I am so excited to share the follow-up to our first guest blog post by Mariana Vincéns. If you’re interesting in learning more about this amazing Montessorian, click here. Her advice applies to both parents and fellow educators alike. I hope you get as much out of her responses as I did. Happy reading!
How do Montessori children adjust/transition to traditional schools at High School level?
Unfortunately, there isn’t much data on the effects that moving from a Montessori to a non-Montessori Elementary, Middle School or High School has on children. One thing I do know is that every child is unique and it is critical to remember that the way they behave, adapt and learn is different from anyone else. I think the most important aspect of a school move is allowing the child the necessary time to adjust. Put your own expectations and timelines on hold because this process is not about you. I think the child’s “team” should trust the process, take the leap of faith and remember the adjustment period may take a while.
I started school as a Montessori child and transferred in 7th grade to a Catholic school. It was a drastic change, but I adapted well! I credit my early years and passion for learning in my Montessori environment for the easy transition and seamless adaptation to my new environment. Bottom line: be supportive at home by listening, talking positively about the new school and keep the lines of communication open between you and the new teacher.
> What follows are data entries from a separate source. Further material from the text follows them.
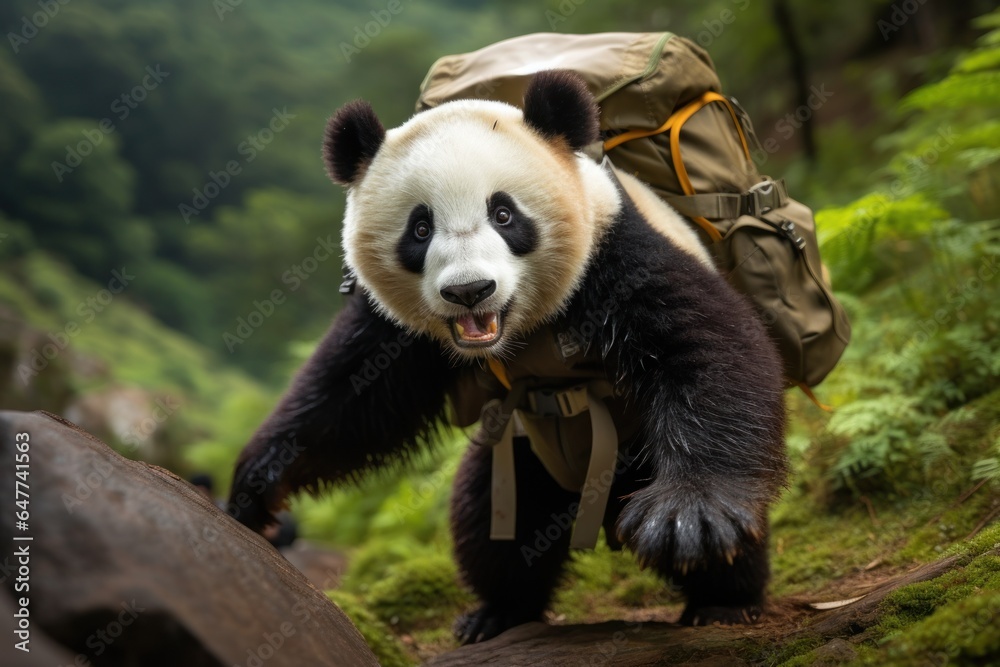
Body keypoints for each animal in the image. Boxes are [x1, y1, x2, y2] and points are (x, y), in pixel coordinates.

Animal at [229, 70, 787, 643]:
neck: (520, 334)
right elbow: (352, 396)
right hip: (516, 456)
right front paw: (258, 488)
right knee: (492, 524)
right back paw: (499, 611)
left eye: (503, 214)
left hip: (633, 449)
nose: (469, 291)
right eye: (420, 228)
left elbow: (706, 345)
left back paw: (723, 597)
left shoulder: (612, 253)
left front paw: (688, 516)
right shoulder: (397, 334)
If you’re interested in what Montessori at a high school level looks like, check out this amazing school.
Mariana, I’m considering homeschooling Isabel for the remainder of her elementary years. Any resources for parents who wish to continue the Montessori method at home?
There so many wonderful resources online, your local library, blogs, online training programs, local Montessori Institutes! I think there might be TOO much information and parents can get overwhelmed. My advice is for you to contact her teacher, find out what work she is doing and ask how can you support her. Ask her about local training centers, books she recommends and insight on your daughter’s interests and strengths. I would definitely research your county’s requirements for homeschooling, search for local parenting groups, visit websites like www.montessoriguide.org , read Montessori books/blogs and go to workshops. If you feel that homeschooling will work best for her, enjoy yourself and she will too! Perhaps you’ll become a Montessori guide one day.
My 5-year old son is currently attending a Montessori program. According to his teacher he is a “textbook Montessori child”. While he is excelling impressively in Math and Science he does not want to read. I would like some advice on how I can encourage him to have some interest in reading. I currently read to him every night and he loves it, but when it comes for him to do it he just says, “I don’t know.”
Let me start by saying that because I’m not your son’s teacher, it is difficult for me to determine or give you any specific advice about his reading interest. It sounds like he is doing wonderful at school and that he is very driven and interested in math and science. Hoorrayyy!!! Keep in mind that some children are naturally drawn to certain subject areas. His teacher is the ideal person to contact if you have a serious concern regarding his reading. Through observations, she will be able to tell if there are any issues with language development and can refer you to a specialist, if needed. However, if there aren’t any outside issues, try not to worry about his interest. It sounds like what he needs and enjoys is your reading time together. As adults, we sometimes hyper focus and unconsciously push what we want for the child instead of allowing what the child to focus on what they currently crave. Perhaps saying, “I don’t know” is his way of controlling the situation. Keep reading books to him, singing and keep this time fun! He will learn how to read in his own time. Keep up the good work!